Gösterilen veriler:
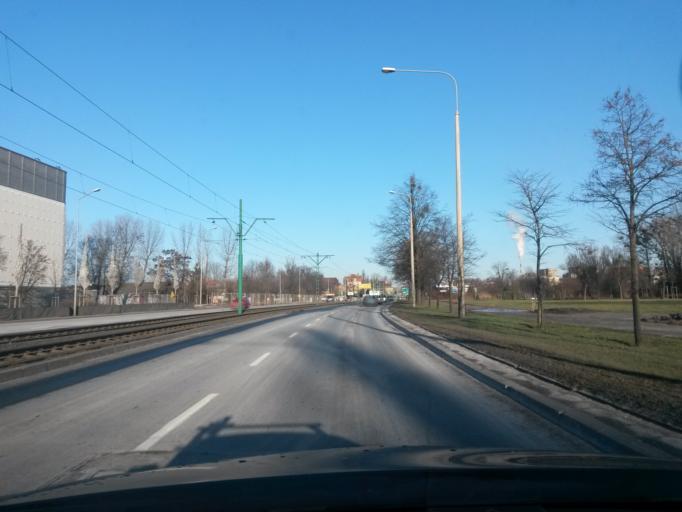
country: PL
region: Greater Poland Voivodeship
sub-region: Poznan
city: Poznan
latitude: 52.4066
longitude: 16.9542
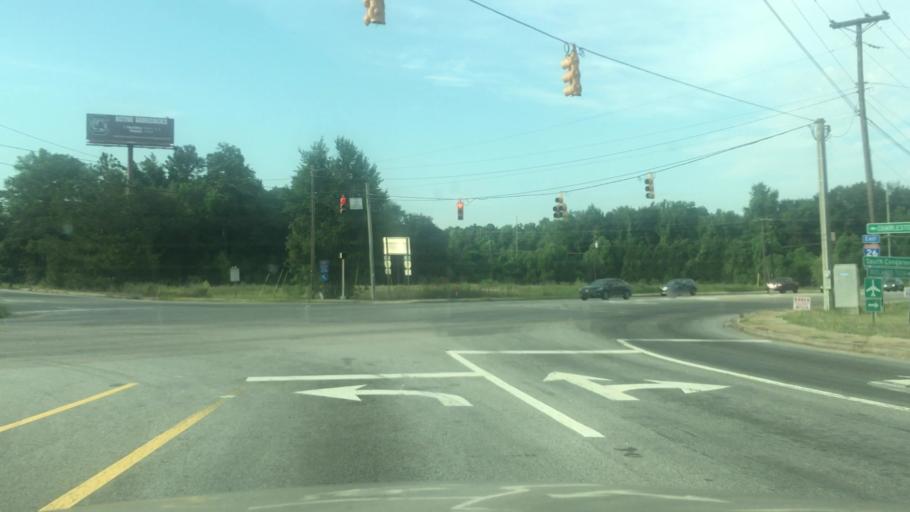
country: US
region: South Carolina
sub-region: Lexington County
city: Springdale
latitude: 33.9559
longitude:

Kısa görev: Yukarıdaki kayıtlarda yer alan her satırı ayrı bir dize olarak alıp hepsini bir JSON listesi olarak verin. Boş satırları atlayın ve resimleri yanıta katmayın.

Görev yanıtı:
[
  "country: PL",
  "region: Greater Poland Voivodeship",
  "sub-region: Poznan",
  "city: Poznan",
  "latitude: 52.4066",
  "longitude: 16.9542",
  "country: US",
  "region: South Carolina",
  "sub-region: Lexington County",
  "city: Springdale",
  "latitude: 33.9559",
  "longitude:"
]